6. Since the law contemplates a show-cause-notice to the judgment-debtor as to why he should not be arrested and committed to civil prison, it cannot be construed as the law of evidence imposing burden of proof of means to pay on the judgment debtor. Read in the context of the loss of liberty if the money decree is not satisfied by a judgment debtor, the show-cause-notice is only meant to be an opportunity to explain the reasons and the circumstances under which he is unable to satisfy the money decree inasmuch as to satisfy the Court as to the consequences he may suffer in case of incarceration, perhaps operating upon the members of the family inasmuch as the dependents of the judgment debtor also. Such an inference is possible from Jolly George Varghees's case (1 supra). The initial burden of proving that the judgment debtor has means to pay the amount of the decree or some substantial part thereof and that he is refusing or neglecting to pay the same, would be on the decree-holder in view of the composite effect of Sections 101 and 102 of the Evidence Act, since the decree-holder wants the Court to give a decision or judgment of the liability of the judgment debtor to pay the decretal amount and secondly the decree-holder would fail on that question if no evidence at all were.given by either side. If the decree-holder is able to produce some material or evidence regarding the source or means of the judgment-debtor that it may be normally sufficient to pay the decretal amount, including the status, occupation and the assets; then whether such means or source etc., are not sufficient to pay the decretal amount being a fact especially within the knowledge of the judgment-debtor, the burden of proving that fact would be shifted to the judgment-debtor in view of Section 106 of the Evidence Act. In this case, the learned Munsif appears to have gone by certain inferences based on the admitted facts that the judgment-debtor is a Lecturer and that he undertook to pay the amount within two years, to think that he had means to pay, but he is wilfully avoiding to satisfy the decree. In Kesava Pillai's case (5 supra) it is emphatically held that the offer by the judgment-debtor to pay any instalments does not necessarily mean his means to pay.

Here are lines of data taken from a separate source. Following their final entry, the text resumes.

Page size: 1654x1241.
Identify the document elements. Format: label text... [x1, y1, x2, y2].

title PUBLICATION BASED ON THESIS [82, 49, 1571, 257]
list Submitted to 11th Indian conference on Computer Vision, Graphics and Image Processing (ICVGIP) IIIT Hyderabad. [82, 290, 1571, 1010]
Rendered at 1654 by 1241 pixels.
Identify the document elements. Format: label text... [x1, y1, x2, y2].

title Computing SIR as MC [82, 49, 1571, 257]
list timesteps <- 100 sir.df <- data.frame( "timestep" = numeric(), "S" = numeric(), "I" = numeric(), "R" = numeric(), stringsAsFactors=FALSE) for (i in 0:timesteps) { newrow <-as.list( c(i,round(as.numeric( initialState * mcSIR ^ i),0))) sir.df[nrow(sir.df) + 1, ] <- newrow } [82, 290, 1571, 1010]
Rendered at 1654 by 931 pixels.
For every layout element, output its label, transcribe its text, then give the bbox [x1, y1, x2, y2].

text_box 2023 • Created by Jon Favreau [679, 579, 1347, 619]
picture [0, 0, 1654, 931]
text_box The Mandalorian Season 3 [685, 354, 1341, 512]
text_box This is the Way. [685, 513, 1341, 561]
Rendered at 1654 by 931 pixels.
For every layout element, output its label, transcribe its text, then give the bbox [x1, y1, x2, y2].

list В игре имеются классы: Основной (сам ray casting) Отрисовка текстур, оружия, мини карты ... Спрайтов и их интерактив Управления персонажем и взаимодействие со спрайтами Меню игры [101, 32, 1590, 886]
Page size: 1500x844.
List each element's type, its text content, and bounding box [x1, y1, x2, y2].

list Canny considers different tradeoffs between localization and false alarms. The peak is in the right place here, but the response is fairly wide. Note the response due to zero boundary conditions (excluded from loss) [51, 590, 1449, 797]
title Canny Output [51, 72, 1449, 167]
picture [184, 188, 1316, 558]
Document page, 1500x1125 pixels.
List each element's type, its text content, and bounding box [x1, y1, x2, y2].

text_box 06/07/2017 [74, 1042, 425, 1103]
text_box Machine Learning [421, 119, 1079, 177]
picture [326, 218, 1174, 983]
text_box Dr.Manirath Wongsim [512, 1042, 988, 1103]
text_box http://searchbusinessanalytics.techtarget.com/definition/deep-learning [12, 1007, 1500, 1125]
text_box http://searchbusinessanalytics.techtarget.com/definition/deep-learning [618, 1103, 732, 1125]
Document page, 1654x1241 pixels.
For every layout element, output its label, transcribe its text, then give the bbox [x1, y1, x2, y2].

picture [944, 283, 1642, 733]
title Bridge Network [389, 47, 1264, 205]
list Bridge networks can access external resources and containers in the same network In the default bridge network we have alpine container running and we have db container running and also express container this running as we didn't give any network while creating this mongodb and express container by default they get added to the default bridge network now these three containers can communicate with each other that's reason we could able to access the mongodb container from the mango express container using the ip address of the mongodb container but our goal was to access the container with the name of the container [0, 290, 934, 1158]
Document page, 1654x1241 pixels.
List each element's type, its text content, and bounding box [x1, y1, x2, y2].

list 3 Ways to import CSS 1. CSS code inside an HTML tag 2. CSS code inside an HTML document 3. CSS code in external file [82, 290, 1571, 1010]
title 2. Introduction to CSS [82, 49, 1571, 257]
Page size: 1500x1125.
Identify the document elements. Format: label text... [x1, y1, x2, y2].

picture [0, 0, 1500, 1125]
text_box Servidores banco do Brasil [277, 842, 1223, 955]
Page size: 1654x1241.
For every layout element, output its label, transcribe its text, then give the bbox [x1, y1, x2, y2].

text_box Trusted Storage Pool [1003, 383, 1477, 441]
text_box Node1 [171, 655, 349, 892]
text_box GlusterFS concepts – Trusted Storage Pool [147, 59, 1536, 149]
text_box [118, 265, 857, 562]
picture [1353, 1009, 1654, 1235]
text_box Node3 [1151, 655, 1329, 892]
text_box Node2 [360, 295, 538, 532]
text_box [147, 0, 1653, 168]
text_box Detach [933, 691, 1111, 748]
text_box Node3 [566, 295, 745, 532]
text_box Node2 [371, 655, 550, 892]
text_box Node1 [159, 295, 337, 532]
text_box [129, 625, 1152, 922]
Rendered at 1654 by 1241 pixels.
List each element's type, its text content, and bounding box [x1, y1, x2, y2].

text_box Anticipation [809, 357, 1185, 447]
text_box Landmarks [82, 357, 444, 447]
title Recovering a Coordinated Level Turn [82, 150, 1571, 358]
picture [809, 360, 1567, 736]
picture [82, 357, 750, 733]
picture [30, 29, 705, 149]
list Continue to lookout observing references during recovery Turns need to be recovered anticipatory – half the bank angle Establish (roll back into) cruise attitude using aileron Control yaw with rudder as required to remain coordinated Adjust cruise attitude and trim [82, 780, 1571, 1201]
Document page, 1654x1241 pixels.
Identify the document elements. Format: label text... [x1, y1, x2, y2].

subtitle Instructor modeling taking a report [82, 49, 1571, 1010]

7. Thus the order of the learned Munsif which is passed in disregard to such settled legal principles becomes vitiated and deserves to be set aside. Since an inquiry is contemplated mandatorily by the learned Munsif in the light of the observations made above, the matter should go back to the trial Court for disposal according to law.
8. The petition is allowed. The order of the learned Munsif is set aside. The matter is remitted back to the executing Court for disposal according to law and in tine light of the observations made above. The learned Munsif shall give opportunities to both the sides to produce their evidence and also to address arguments. The matter shall be disposed of within two months from the date of receipt of this order. The respondent shall be at liberty to withdraw any amount which is deposited by the petitioner in the execution proceedings or in the original proceedings towards the decretal amount. The parries shall bear their respective costs in these proceedings. No costs.